Before the Upper West Side of Manhattan became a city neighborhood it was old farmland, which fallowed, awaiting development, had become a squatters' shantytown. The eviction of the squatters and the construction of the streets happened at about the same time that Frederick Law Olmsted built Central Park and the first museum building was erected on its adjacent parcel of park land.

In a photograph displayed at the museum, taken at a time when squatters' huts still stand in the neighborhood and work on the park is well underway, the first museum building sits alone in a dry and dusty landscape. To its west a grid of city streets has been raised as causeways, high enough above the old farmland's surface that digging basements for the buildings that will fill the empty blocks requires no more than a few feet of excavation. No water is visible along 78th Street, though the photograph does show a shadow of a valley there, in which, it appears, the elevation of a stream in flood stage would be above that of the present boiler room floor.

East of the tiny museum in the photograph, Central Park stretches as a barren horizonless moonscape, across which hundreds of men and wagons are redistributing cubic acres of earth into a new terrain—hills, valleys, and a lake, being imagined and reified by human tectonics. The crater that will be Central Park Lake is under construction, and the land surrounding it is being regraded to drain into it. I had my clue.

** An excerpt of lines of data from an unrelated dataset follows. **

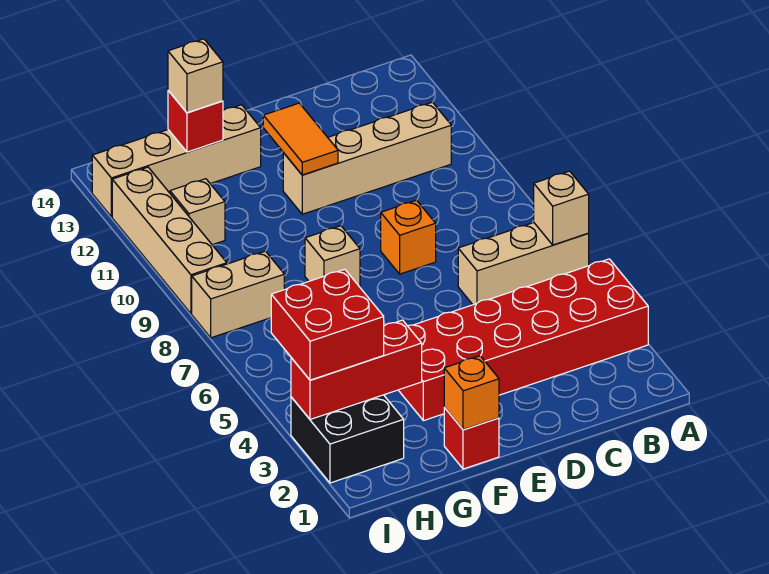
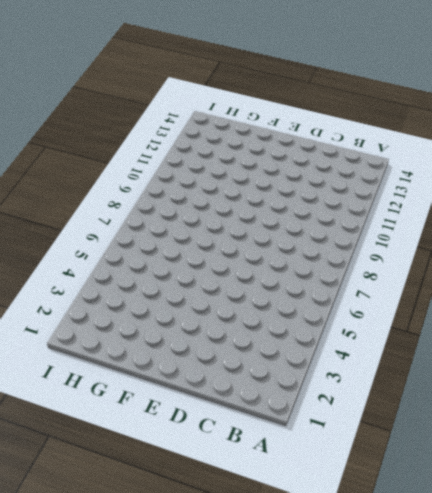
none -> red 2x6 brick [399,259,648,421]
none -> tan 1x3 brick [458,223,589,305]
none -> tan 1x4 brick [283,102,451,214]

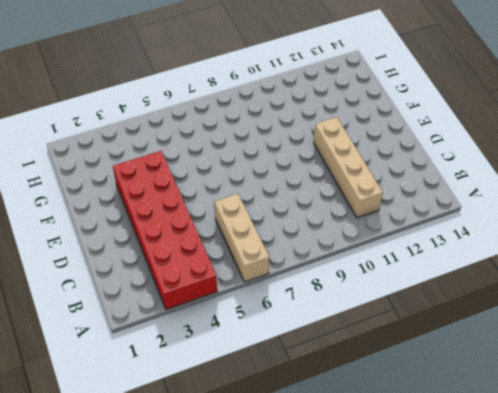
none -> orange 1x1 brick [381,200,436,274]
none -> red 1x1 brick [444,407,499,469]
none -> tan 1x1 brick [305,226,360,287]

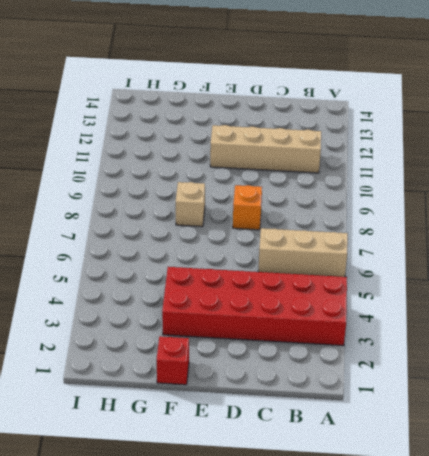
none -> tan 1x4 brick [92,105,261,217]
none -> black 2x2 brick [291,395,404,483]
none -> tan 1x2 brick [192,251,284,338]

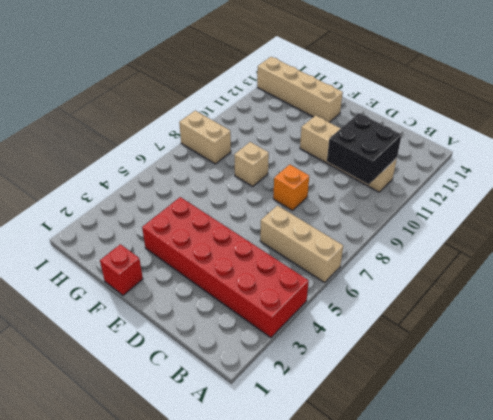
black 2x2 brick [327,113,402,185] -> black 2x2 brick moved to [291,395,404,483]
none -> tan 1x1 brick [170,179,225,245]
none -> tan 1x4 brick [112,167,227,314]
none -> tan 1x1 brick [534,171,589,245]

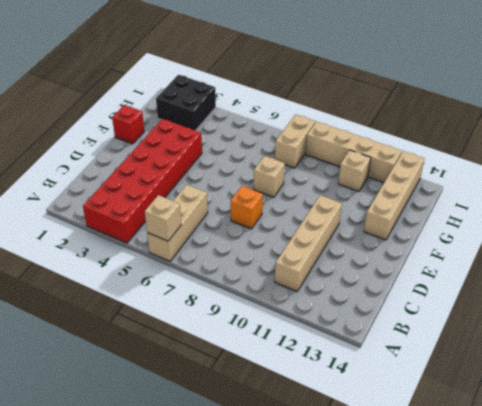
none -> orange 1x2 tile [263,103,338,175]
none -> orange 1x1 brick [444,356,499,430]
none -> red 1x3 brick [291,320,422,419]

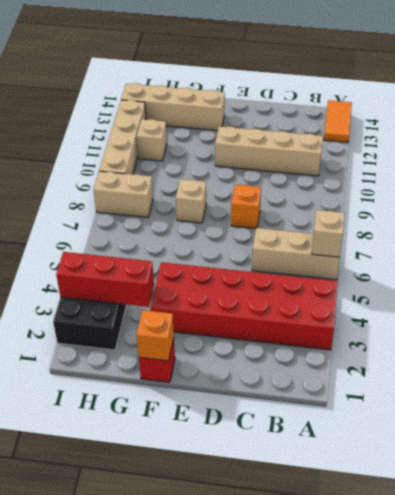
orange 1x2 tile [324,100,352,143] -> orange 1x2 tile moved to [263,103,338,175]
none -> red 1x1 brick [168,91,223,152]
none -> tan 1x1 brick [168,39,223,113]
none -> red 2x2 brick [271,269,384,380]

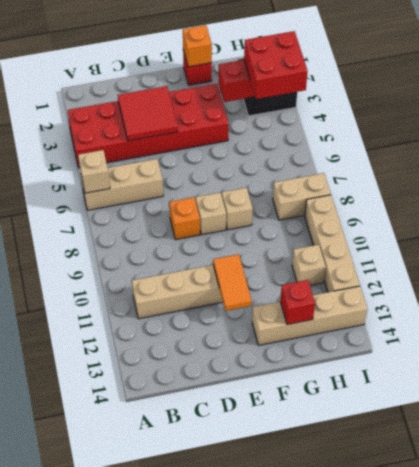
red 2x2 tile [118,86,178,141] -> none
tan 1x1 brick [196,192,226,235] -> tan 1x1 brick moved to [168,39,223,113]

By the time he began designing Central Park, the city had already tapped upstate mountains for drinking water, and Olmsted was free to use Manhattan water as pigment for his landscape. The key to understanding the natural history of the neighborhood I was experiencing was not where the local water had flowed, but how it had been valued and used. Replaced by mountain water, local water, with which squatters presumably washed their feet, had become commercially superfluous, collectable nature, to be used as decoration, or homeless nature, to be ignored and piped away.

After that revelation, proving the brook existed or tracing its course seemed less important to me, and though I was no longer searching for it at the time, the closest I believe I ever got to its headwaters came a few years later in a springtime mire at the edge of what used to be the bed of Butterfly Pond, beneath Buttress Bridge, just inside the Naturalists Gate. As I see it, Olmsted constructed Butterfly Pond to serve two purposes. As park plumbing, it captured water, which had previously run west under the museum, and redirected it eastward into Central Park Lake. As design and drama, the pond's wings were spread wide below both sides of the bridge so that light reflected from them would capture visitors' eyes and delay their discoveries of the lake ahead until they had descended deep enough into the landscape to be fully surrounded by its illusion.

Butterfly Pond was one of several Olmsted water bodies drained or filled early this century when shallow standing water became associated with miasma and disease. The pond's southern wing subsequently metamorphosed into an asphalt playground (mostly childless, except when our children visited it). But each spring, the dormant northern wing flickers to life with muddy seeps, from which I collected samples for my elementary science classes to ogle at the wriggling squirming organisms they contained and to be amazed at the strange forms life could take.

For my part, I was collecting a sample of time—water from the holy Holocene; from before the museum, Frederick Law Olmsted, and the ìAî train turned the local watershed around; before city water came from the Catskills; before the war canoe was lifted from the Pacific and sent east over the great divide.